When there was no money for whiskey, Uncle Adol would settle for bottles of beer, and the stories would continue. Though he and the other children would not understand, Uncle Adol later admitted, my grandmother encouraged her younger son in his wild dreams. “She said it was that kind of thinking that would make him a great man like Nnamdi Azikiwe, who sat down with the white men like an equal and even rubbed the tops of their heads when they laughed over jokes together,” Uncle Adol said, deep in thought, with his eyes to the ground where he splashed his alcohol, as if every word he spoke had been relayed to him by our ancestors. “She gave him one of our father’s empty squadron bottles and told him that any time he had a new dream, he should write it dow
n and bottle it so he would have it forever and never forget the destination he was working toward. So he put his little dream of becoming an international drumbeater down on paper and bottled it. A few weeks later, when he saw a group of soldiers at Mama Nkechi’s inn break up a fight and inflict brisk discipline on the culprits, he dreamed of becoming a high-ranking military official so he could put into people the polite kind of fear that cowards like to refer to as respect. And as soon as the piece of paper floated to the bottom of the bottle, he was already dreaming of becoming an official driver to a white man, so he would be able to get close enough to understand for himself the mysteries behind the color of their skin.”

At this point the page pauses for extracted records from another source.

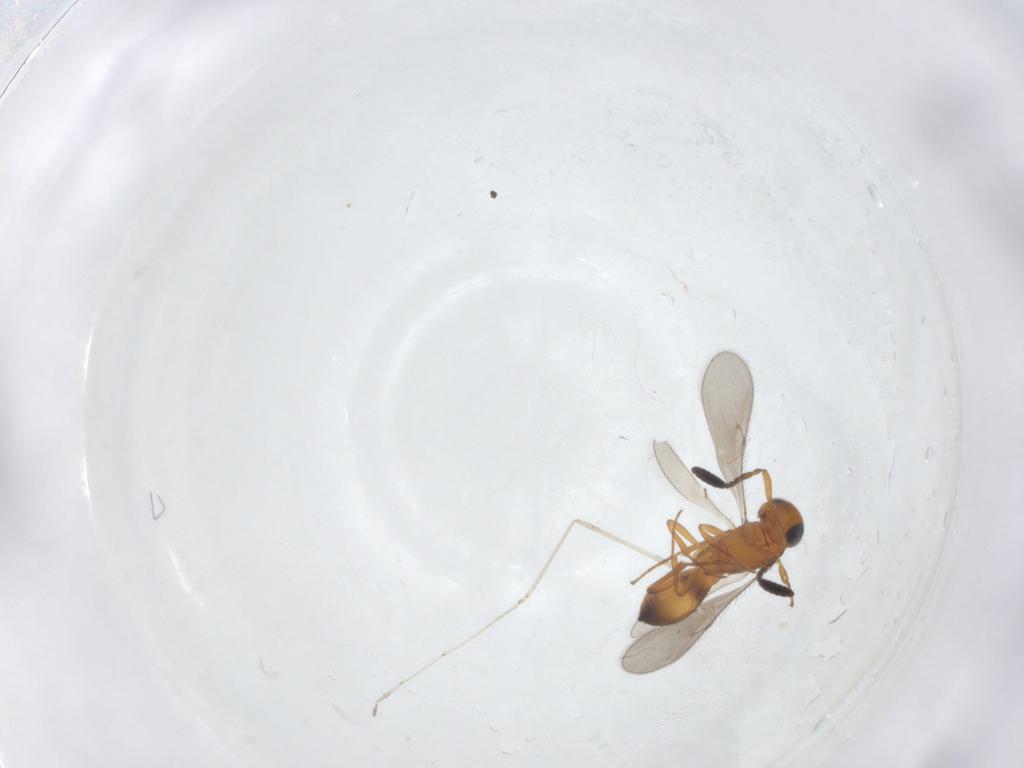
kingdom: Animalia
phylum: Arthropoda
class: Insecta
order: Hymenoptera
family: Scelionidae
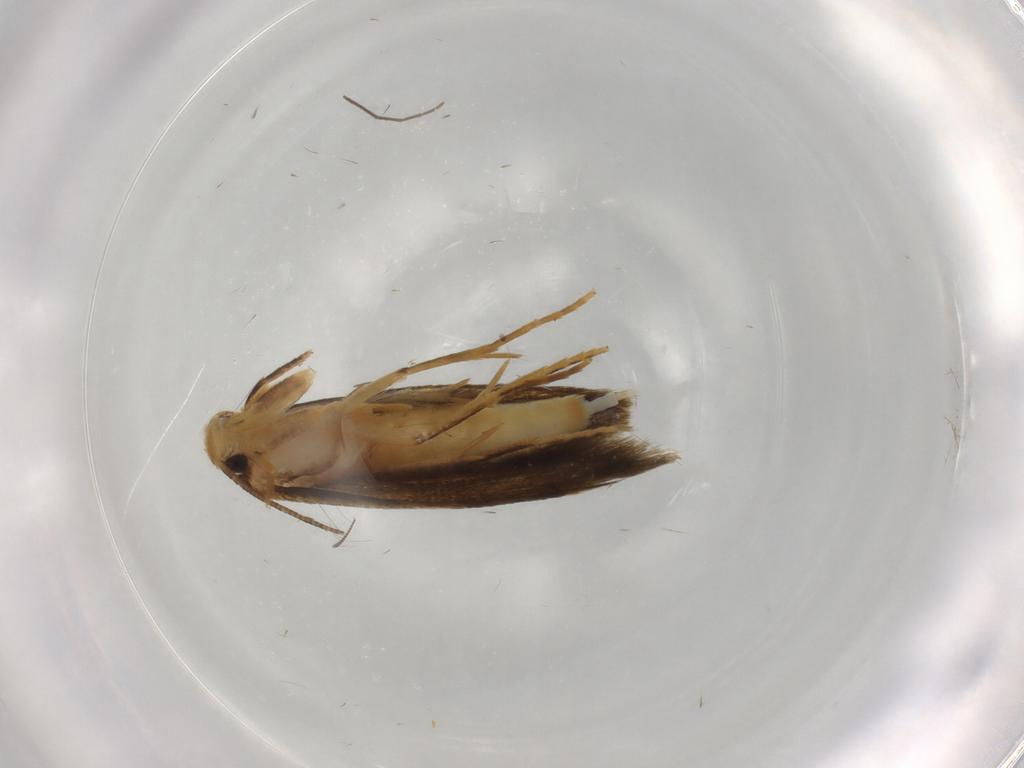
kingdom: Animalia
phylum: Arthropoda
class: Insecta
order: Lepidoptera
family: Tineidae
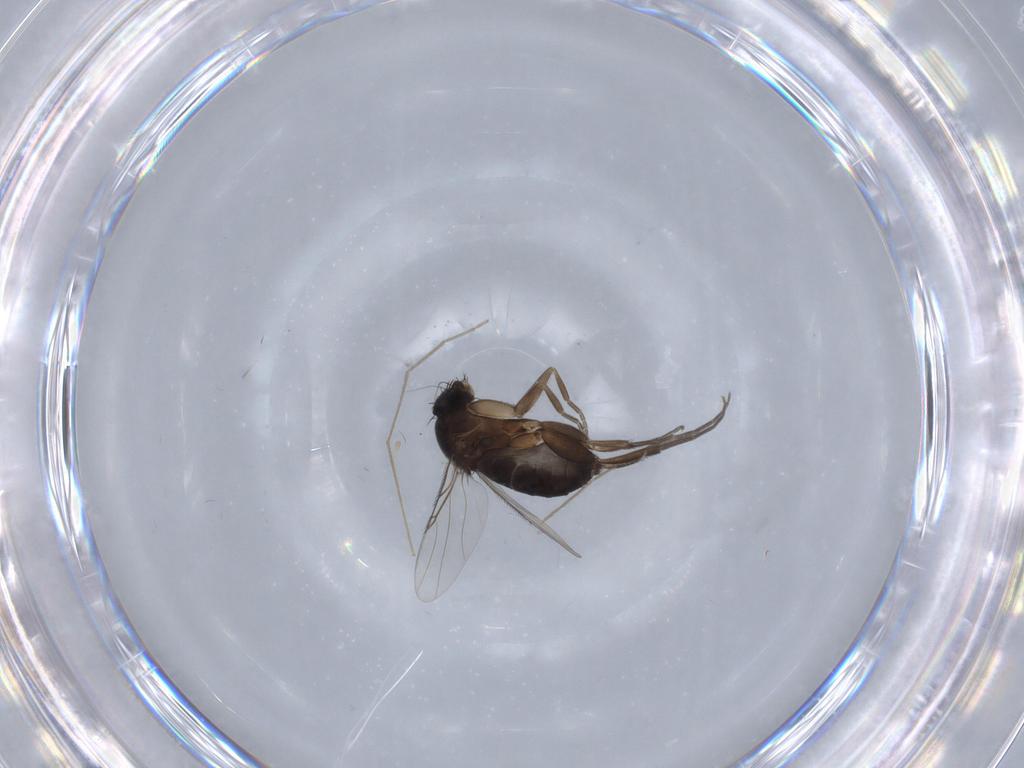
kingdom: Animalia
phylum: Arthropoda
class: Insecta
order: Diptera
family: Phoridae
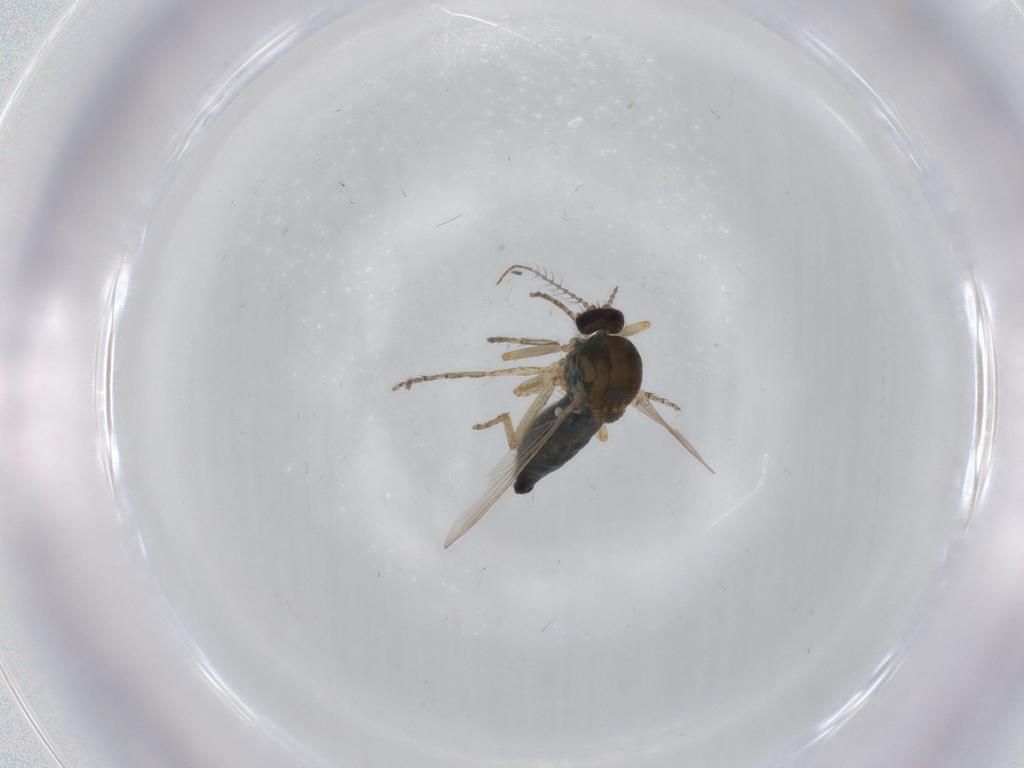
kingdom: Animalia
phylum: Arthropoda
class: Insecta
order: Diptera
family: Ceratopogonidae
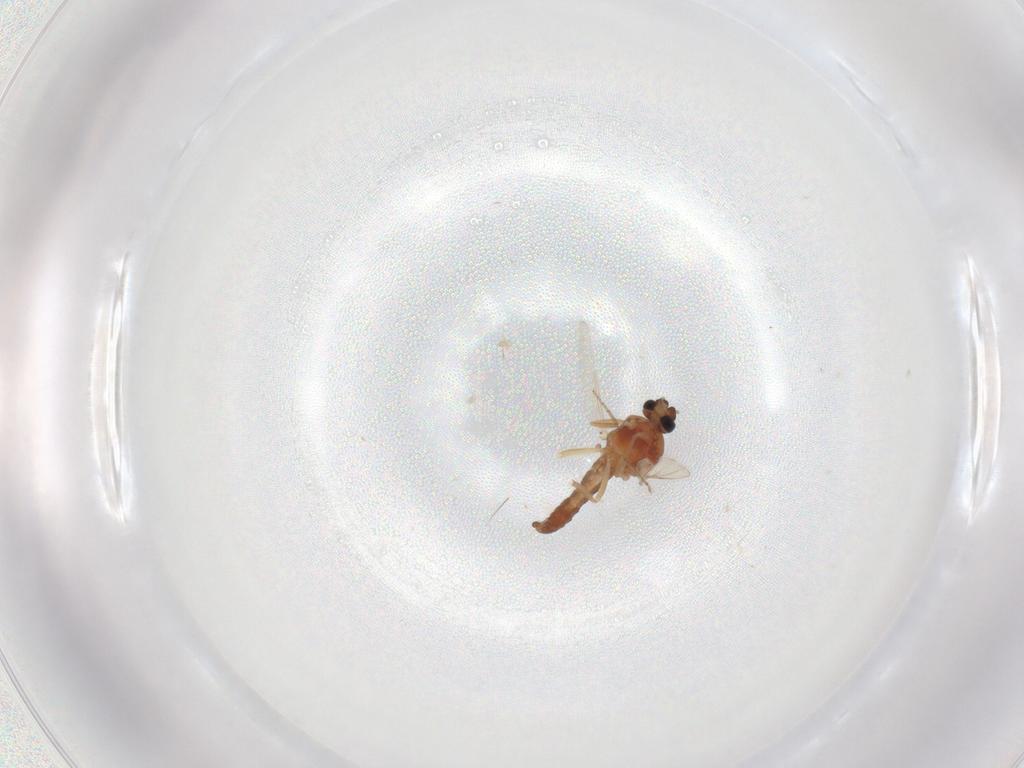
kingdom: Animalia
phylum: Arthropoda
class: Insecta
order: Diptera
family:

I laughed, not at my father’s childish ways but at memories of times when I also saw things in only black and white; when I used to think things were either good or bad and my father was only loving or unloving. I laughed because now I understood not just black and white but gray. I understood not just blue and green but turquoise, too. That red was not one color but scarlet, burgundy, carmine, maroon, and rose. And that there was much more to life than what met the eye. It was strange hearing stories about my father that portrayed him as this jukebox of dreams and embodiment of hope, an anathema to the defeated soul I knew him to be. How much of my father did I really know? He fed me, clothed me, put a roof over my head, paid my fees, and spat out his life’s frustration at me. Finish. And I had been comfortable with that all my life. I had never cared to wonder if he was religious or fetish, compliant or rebellious, dream-laden or genius enough to have schemed to be so desolate from the very beginning. And as he had never bothered to share, how was I to avoid falling into the same potholes?